Ejercicio:
Reproduce literalmente, del texto sobre Hal Hartley, todo el pasaje que va desde "Entre mediados y" hasta "los años sesenta.".

**** Fragmento proporcionado

Hal Hartley, el director 'indie' más fascinante

Entre mediados y finales de los años ochenta surgió en Estados Unidos una nueva generación de cineastas jóvenes de gran valía, entre los que se encontraban Jim Jarmusch, Spike Lee, los hermanos Coen, Steven Soderbergh, Gus Van Sant o Hal Hartley.

En un primer momento, se les puso el calificativo de directores 'indies', por estar alejados de los grandes estudios y por su vinculación en mayor o menor medida con el denominado cine independiente norteamericano, cuyo «padre» había sido John Cassavetes en los años sesenta.

Todos ellos eran bastante distintos estilísticamente, pero tenían en común su originalidad a la hora de escribir y de contar sus respectivas historias, que, además, solían estar protagonizadas casi siempre por 'outsiders', por perdedores —al menos aparentemente— o por personas poco convencionales.

Con el tiempo, Soderbergh, Lee o Ethan y Joel Coen acabarían trabajando y triunfando también en Hollywood —de hecho, cada uno tiene como mínimo un Oscar en sus vitrinas—, con Van Sant a la zaga, mientras que Jarmusch y Hartley no llegarían a alcanzar nunca esas mismas cotas de éxito.

Aun así, también es cierto que las primeras películas de Hartley tuvieron muy buena acogida tanto en su país como en Europa, incluida también España. Recuerdo haber visto en aquel momento La increíble verdad, Trust (Confía en mí), Simple men o Amateur, que me fascinaron por completo.

En cierto modo, podríamos decir que las cuatro eran comedias románticas, ya que cada una de ellas contaba con una potente historia de amor y también con numerosos y brillantes elementos humorísticos, a menudo bastante próximos al surrealismo, aunque al mismo tiempo había también en esos filmes detalles propios del cine de intriga y de los melodramas, una circunstancia que contribuía a hacerlos aún más atractivos.

********
**** Material proporcionado

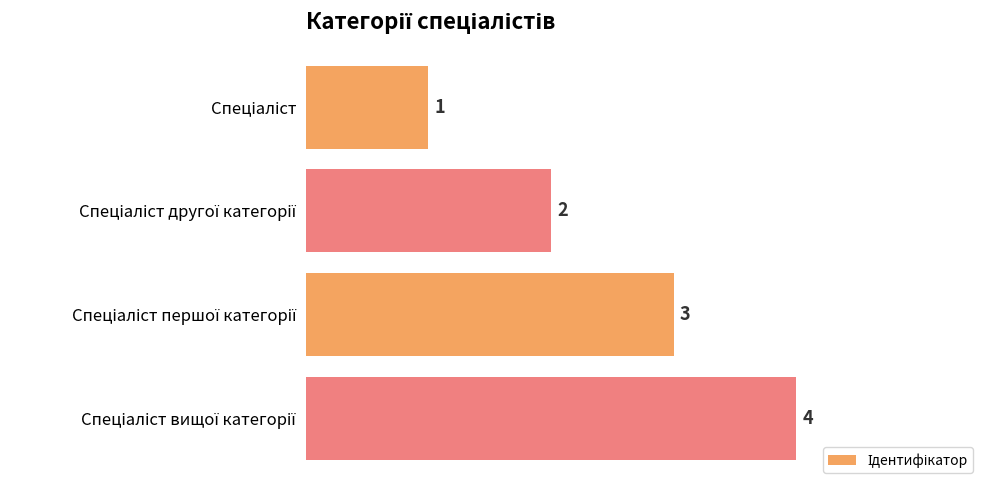

What is the sum of all values?

10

********

Resultado:
Entre mediados y finales de los años ochenta surgió en Estados Unidos una nueva generación de cineastas jóvenes de gran valía, entre los que se encontraban Jim Jarmusch, Spike Lee, los hermanos Coen, Steven Soderbergh, Gus Van Sant o Hal Hartley.

En un primer momento, se les puso el calificativo de directores 'indies', por estar alejados de los grandes estudios y por su vinculación en mayor o menor medida con el denominado cine independiente norteamericano, cuyo «padre» había sido John Cassavetes en los años sesenta.